Many of those cities fought the Ninth Circuit’s decision, and Boise led the way trying to get Martin v. Boise overturned. This is a story in itself.
The evolution of the case law is a long and sordid tale, but the immediate cause is easier to recite. As Tucker Carlson explained, for over a decade, Latham & Watkins (LW), a prestigious mega-firm with annual revenues exceeding $4 billion, contributed over 7,000 hours of attorney time to defeat Boise’s attempt to maintain order, safety, and sanitation in its public spaces. Against this firm was the city of Boise led by former Mayor David Bieter in litigation that began in 2009.
LW brought a lawsuit against the City of Boise for fining some homeless between $25 and $75 for “camping” in public overnight. Boise then had several homeless shelters run by private Christian-based non-profit groups, two of which never turned away anyone for lack of space. The plaintiffs objected to the religious nature of the relief services, violated the shelter’s rules, or refused to comply with the shelter’s requirement that participants abstain from alcohol. The homeless chose to leave a shelter that was available to them. Like most homeless in America, they wanted immediate gratification instead of responsibility, as Pulliam writes. They chose to sleep outdoors because it suited them.
For nearly a decade, the city of Boise under Mayor Bieter successfully defended its ordinance against LW. At the trial-court level, the city twice won a summary judgment, first in 2011 and again in 2015, only to see those decisions overturned on appeal in the Ninth Circuit. In 2019, six judges on the Ninth Circuit dissented from the denial of en banc review in Martin v. Boise, with this dramatic statement:
In one misguided ruling, a three-judge panel of our court badly misconstrued not one or two, but three areas of binding Supreme Court precedent, and crafted a holding that has begun wreaking havoc on local governments, residents, and businesses throughout our circuit… The panel’s reasoning will soon prevent local governments from enforcing a host of other public health and safety laws, such as those prohibiting public defecation and urination. Perhaps most unfortunately, the panel’s opinion shackles the hands of public officials trying to redress the serious societal concern of homelessness.

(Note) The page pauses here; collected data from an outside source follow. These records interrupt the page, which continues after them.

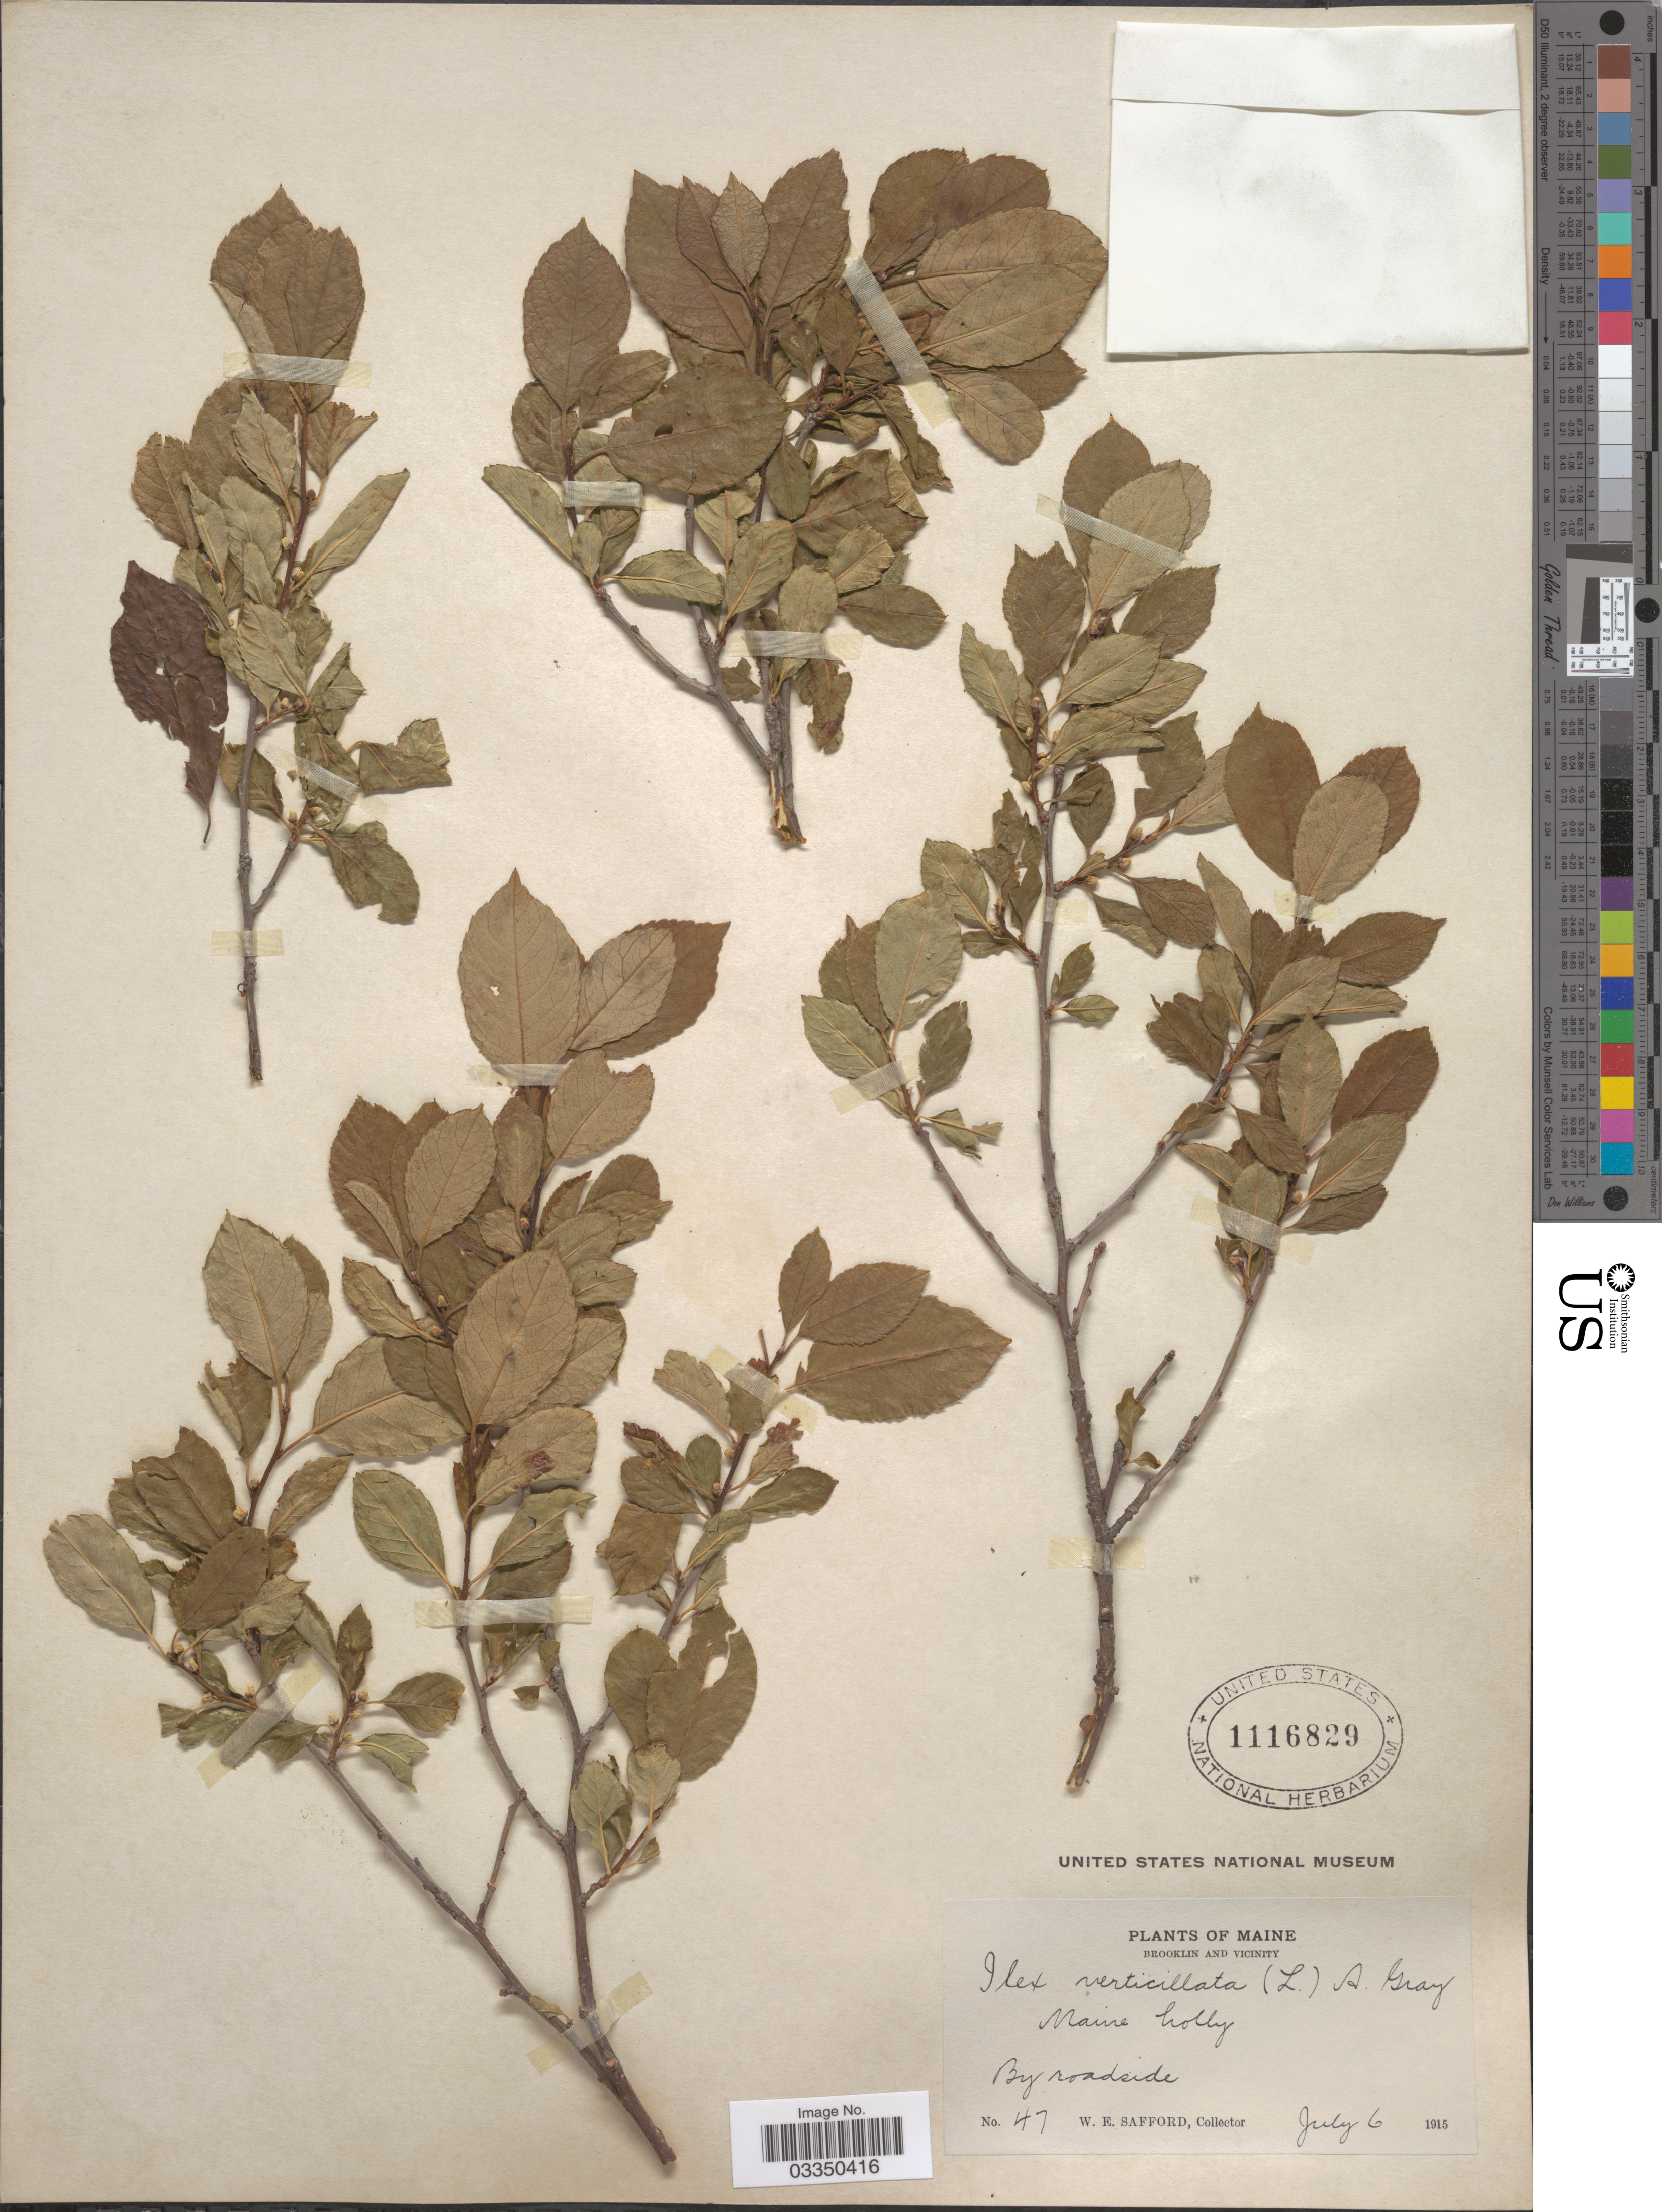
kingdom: Plantae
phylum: Tracheophyta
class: Magnoliopsida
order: Aquifoliales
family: Aquifoliaceae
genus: Ilex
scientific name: Ilex verticillata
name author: (L.) A. Gray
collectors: W. E. Safford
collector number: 47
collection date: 1915-07-06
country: United States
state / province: Maine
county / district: Hancock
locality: Brooklin and Vicinity. Maine holly. By roadside.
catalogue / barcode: US 1116829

But Boise still had a chance. It appealed Martin v. Boise to the United States Supreme Court. On December 3, 2019, Mayor Bieter lost his race for reelection to Lauren McLean. On December 16, 2019 the Court denied certiorari or said it would not hear the case.
This denial of cert is odd. There was great interest in the case. More than a dozen groups filed amici curiae or friend of the court briefs because they were worried about the effects of the decision on their municipality. As the Ninth’s Circuit’s opinion makes clear, several other circuits in the United States had reached the opposition conclusion. So vagrancy laws are perfectly good in some parts of the country, but not in the Ninth Circuit’s area that includes Idaho. The Supreme Court often takes cases where there are different opinions in different parts of the country so that the U.S. law remains one everywhere. There was sharp disagreement in the Ninth Circuit.
The justices considered taking the case twice during the Fall of 2019. They sat down in conference and considered whether to take the case on November 13, 2019 (before the final Boise mayoral election), but, for whatever reason, could not come to agreement whether to take the case. But they apparently agreed to reconsider the denial because they considered it again (after the final mayoral election) on December 9, 2019. On December 16, the Court denied Boise’s petition. The case was over, and so seemed Boise's inability to enforce its laws.